(Transcribed page contents)
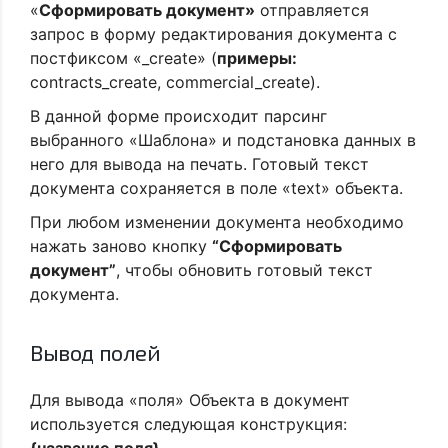
«
Сформировать документ»
отправляется
запрос в форму редактирования документа с
постфиксом «_create» (
примеры:
contracts_create, commercial_create).
В данной форме происходит парсинг
выбранного «Шаблона» и подстановка данных в
него для вывода на печать. Готовый текст
документа сохраняется в поле «text» объекта.
При любом изменении документа необходимо
нажать заново кнопку
“Сформировать
документ”
, чтобы обновить готовый текст
документа.
Вывод полей
Для вывода «поля» Объекта в документ
используется следующая конструкция:
{название поля}.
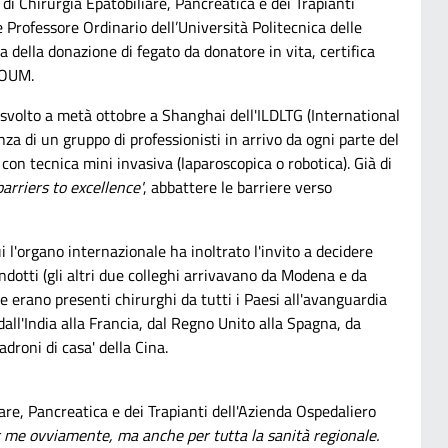
 di Chirurgia Epatobiliare, Pancreatica e dei Trapianti
 Professore Ordinario dell’Università Politecnica delle
della donazione di fegato da donatore in vita, certifica
AOUM.
svolto a metà ottobre a Shanghai dell'ILDLTG (International
za di un gruppo di professionisti in arrivo da ogni parte del
con tecnica mini invasiva (laparoscopica o robotica). Già di
arriers to excellence'
, abbattere le barriere verso
cui l'organo internazionale ha inoltrato l'invito a decidere
dotti (gli altri due colleghi arrivavano da Modena e da
 erano presenti chirurghi da tutti i Paesi all'avanguardia
 dall'India alla Francia, dal Regno Unito alla Spagna, da
droni di casa' della Cina.
liare, Pancreatica e dei Trapianti dell'Azienda Ospedaliero
r me ovviamente, ma anche per tutta la sanità regionale.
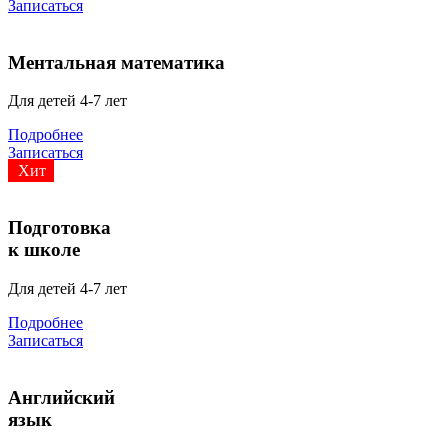
Записаться
Ментальная математика
Для детей 4-7 лет
Подробнее
Записаться
Хит
Подготовка
к школе
Для детей 4-7 лет
Подробнее
Записаться
Английский
язык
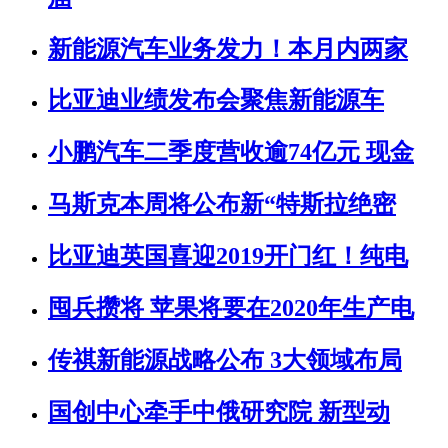
新能源汽车业务发力！本月内两家
比亚迪业绩发布会聚焦新能源车
小鹏汽车二季度营收逾74亿元 现金
马斯克本周将公布新“特斯拉绝密
比亚迪英国喜迎2019开门红！纯电
囤兵攒将 苹果将要在2020年生产电
传祺新能源战略公布 3大领域布局
国创中心牵手中俄研究院 新型动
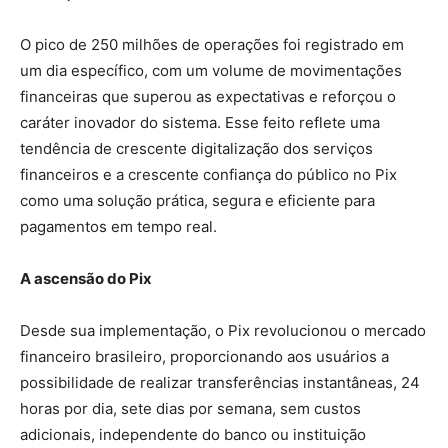
O pico de 250 milhões de operações foi registrado em
um dia específico, com um volume de movimentações
financeiras que superou as expectativas e reforçou o
caráter inovador do sistema. Esse feito reflete uma
tendência de crescente digitalização dos serviços
financeiros e a crescente confiança do público no Pix
como uma solução prática, segura e eficiente para
pagamentos em tempo real.
A ascensão do Pix
Desde sua implementação, o Pix revolucionou o mercado
financeiro brasileiro, proporcionando aos usuários a
possibilidade de realizar transferências instantâneas, 24
horas por dia, sete dias por semana, sem custos
adicionais, independente do banco ou instituição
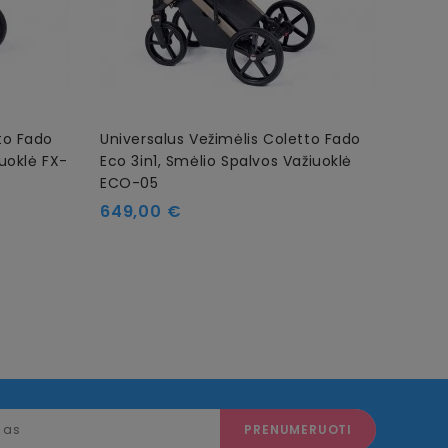
to Fado
Universalus Vežimėlis Coletto Fado
iuoklė FX-
Eco 3in1, Smėlio Spalvos Važiuoklė
ECO-05
Kaina
649,00 €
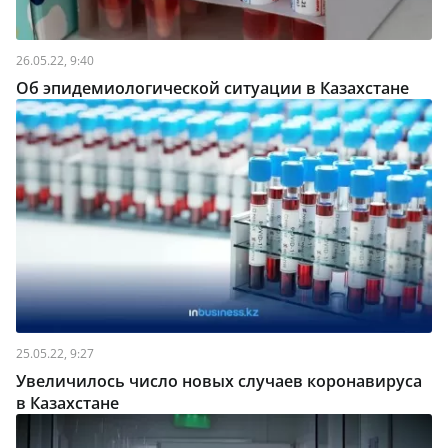
26.05.22, 9:40
Об эпидемиологической ситуации в Казахстане
25.05.22, 9:27
Увеличилось число новых случаев коронавируса
в Казахстане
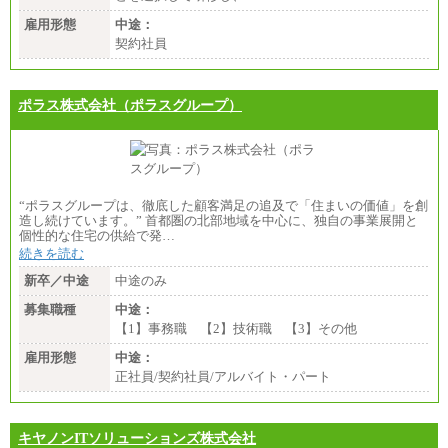
雇用形態
中途：
契約社員
ポラス株式会社（ポラスグループ）
“ポラスグループは、徹底した顧客満足の追及で「住まいの価値」を創
造し続けています。” 首都圏の北部地域を中心に、独自の事業展開と
個性的な住宅の供給で発…
続きを読む
新卒／中途
中途のみ
募集職種
中途：
【1】事務職 【2】技術職 【3】その他
雇用形態
中途：
正社員/契約社員/アルバイト・パート
キヤノンITソリューションズ株式会社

* [Your goal]
Out of the preceding entries, pull each line that contains the word "поля".

* [Result of this task]
Для вывода «поля» Объекта в документ
{название поля}.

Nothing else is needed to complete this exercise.